The answer must reproduce all of the data below exactly and contain no images.

(Records from a data source)

···

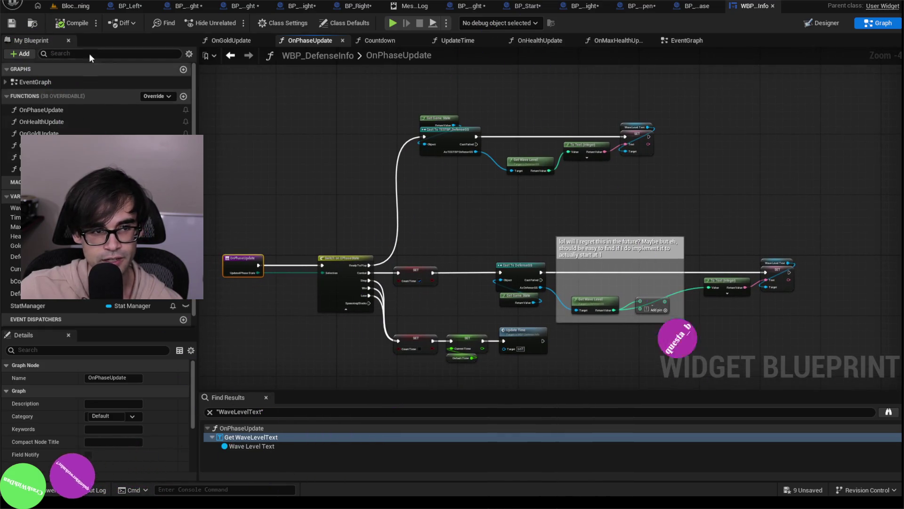
left_click(9, 26)
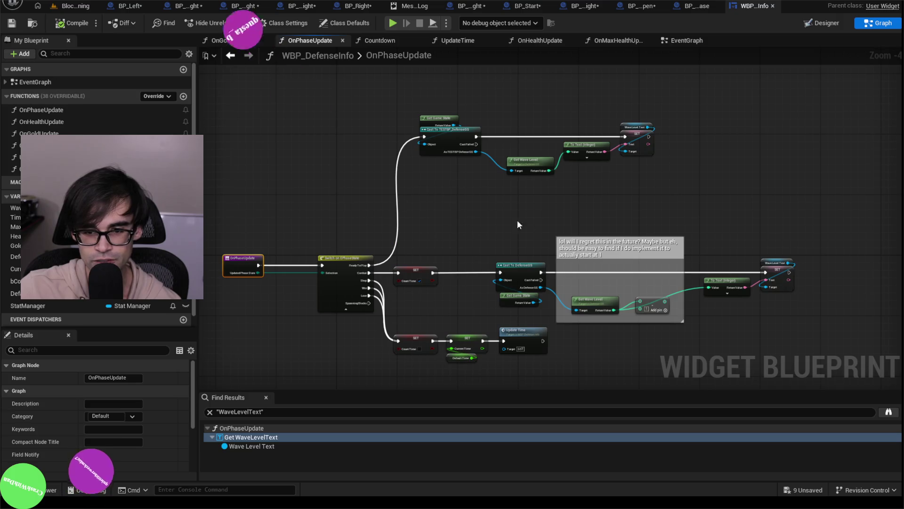
Step: Pan the graph to inspect the wave-level comment box and WaveLevelText nodes
left_click_drag(546, 227, 438, 151)
scroll(514, 180, "up", 3)
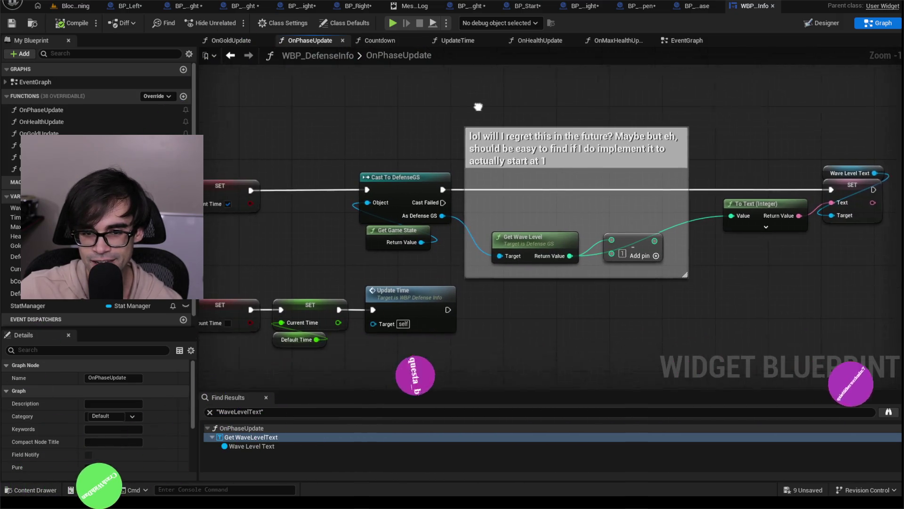
left_click_drag(825, 108, 642, 164)
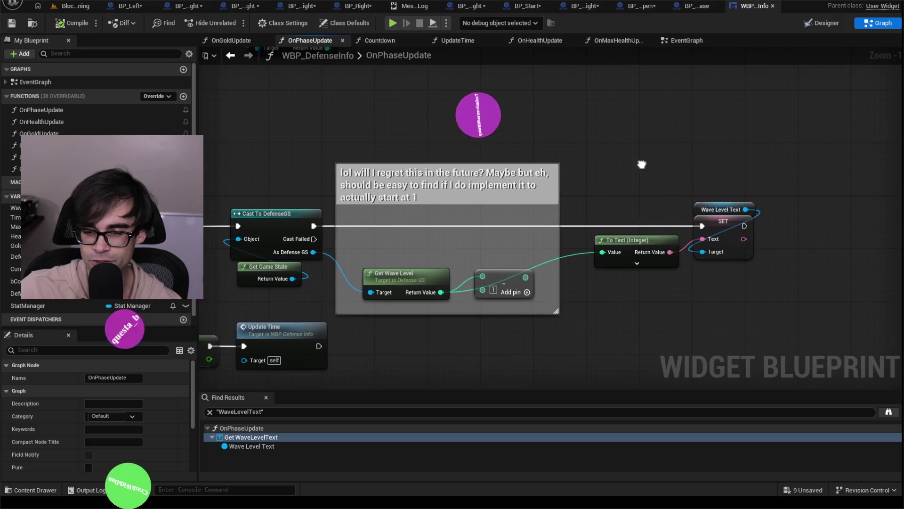
scroll(366, 123, "down", 2)
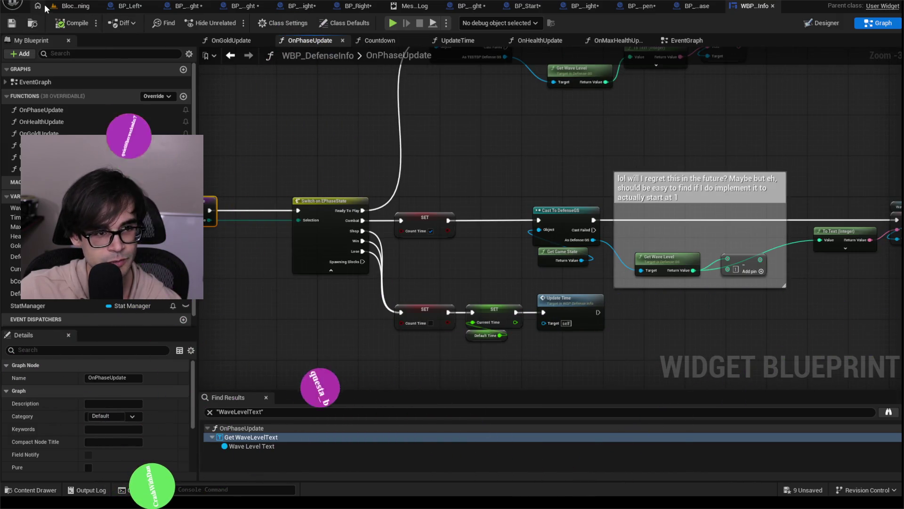
left_click(80, 6)
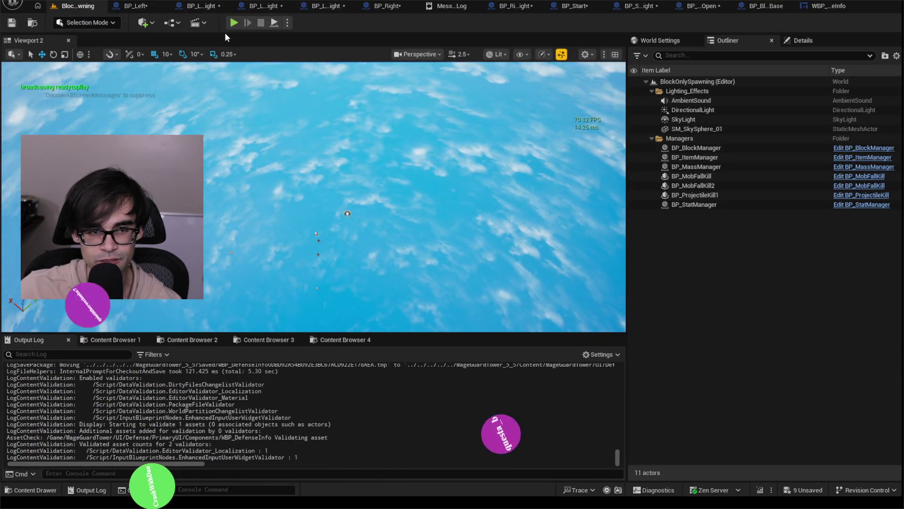
Step: Play BlockOnlySpawning, select the spawned ItemMassSpawner0 in the Outliner, then end the session with Escape
left_click(234, 23)
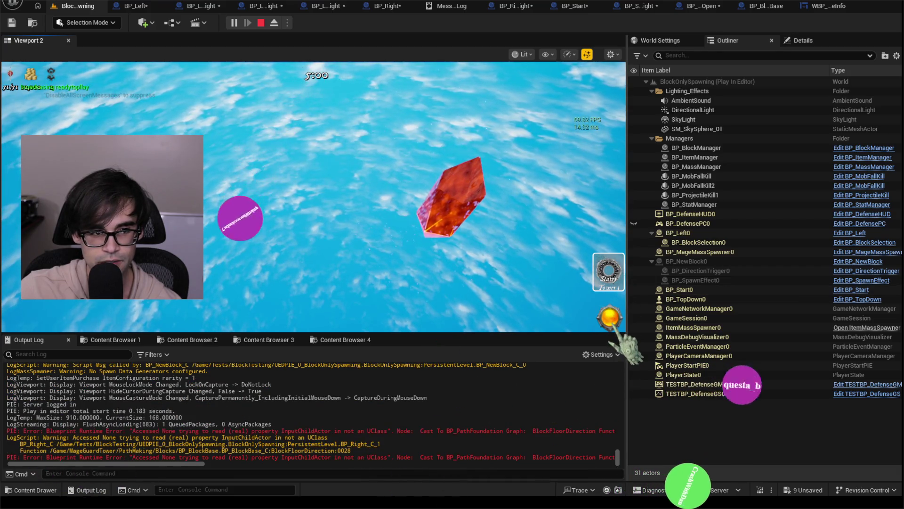
left_click(683, 328)
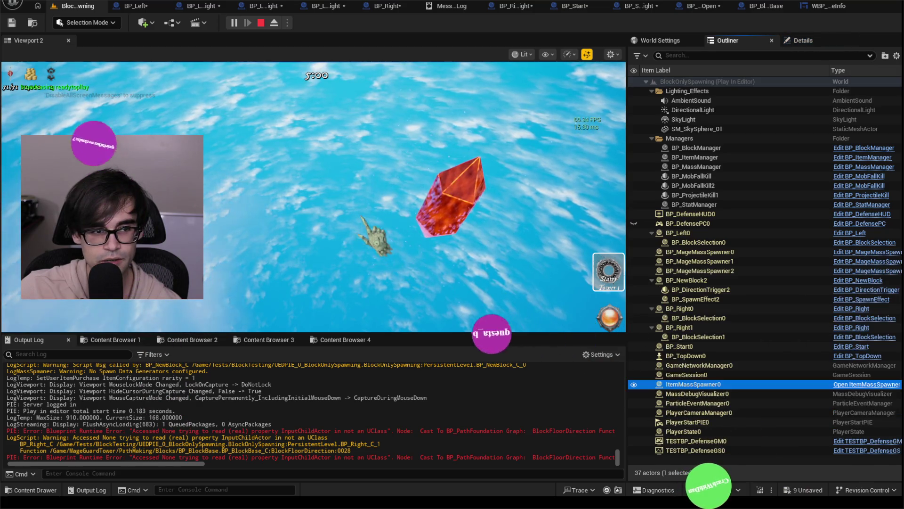
left_click(362, 217)
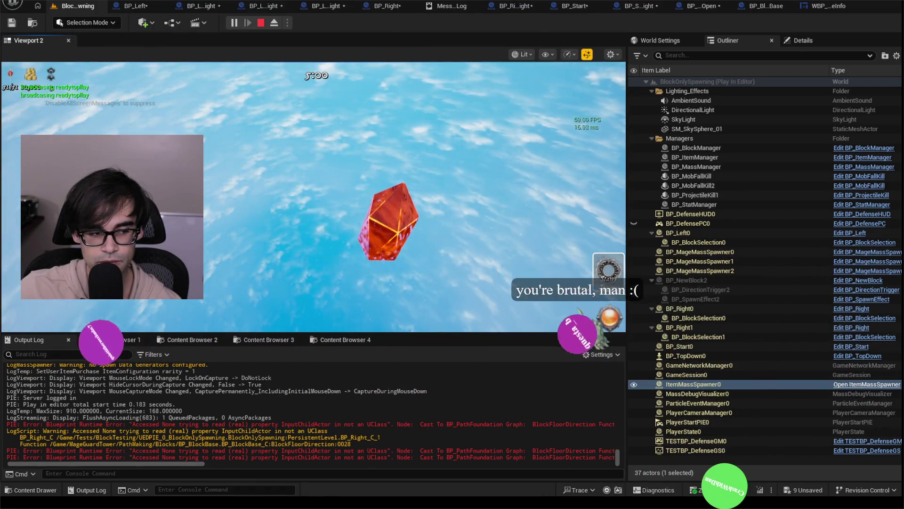
key("Escape")
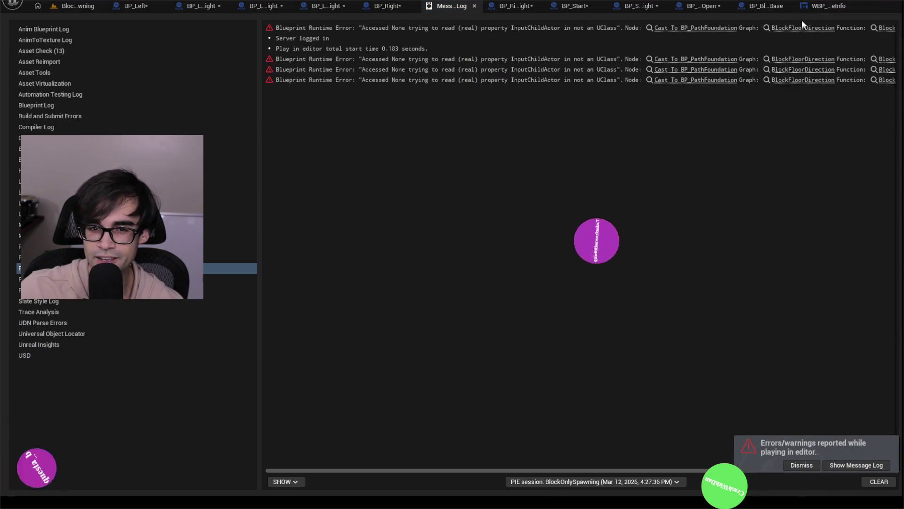
Step: Review the WBP_DefenseInfo graph, then start a new Play In Editor session with Alt+P
left_click(827, 8)
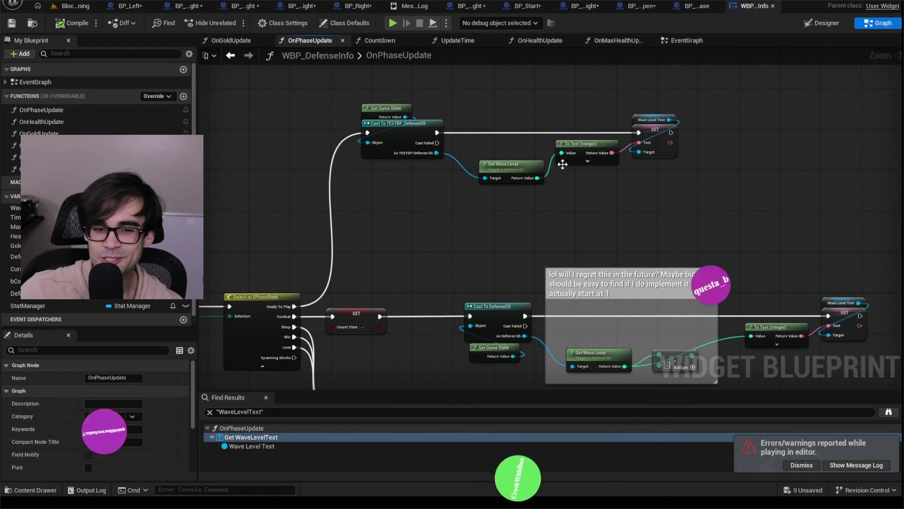
key("alt+p")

···

FINISHED EXERCISE >>
left_click(9, 26)
Step: Pan the graph to inspect the wave-level comment box and WaveLevelText nodes
left_click_drag(546, 227, 438, 151)
scroll(514, 180, "up", 3)
left_click_drag(825, 108, 642, 164)
scroll(366, 123, "down", 2)
left_click(80, 6)
Step: Play BlockOnlySpawning, select the spawned ItemMassSpawner0 in the Outliner, then end the session with Escape
left_click(234, 23)
left_click(683, 328)
left_click(362, 217)
key("Escape")
Step: Review the WBP_DefenseInfo graph, then start a new Play In Editor session with Alt+P
left_click(827, 8)
key("alt+p")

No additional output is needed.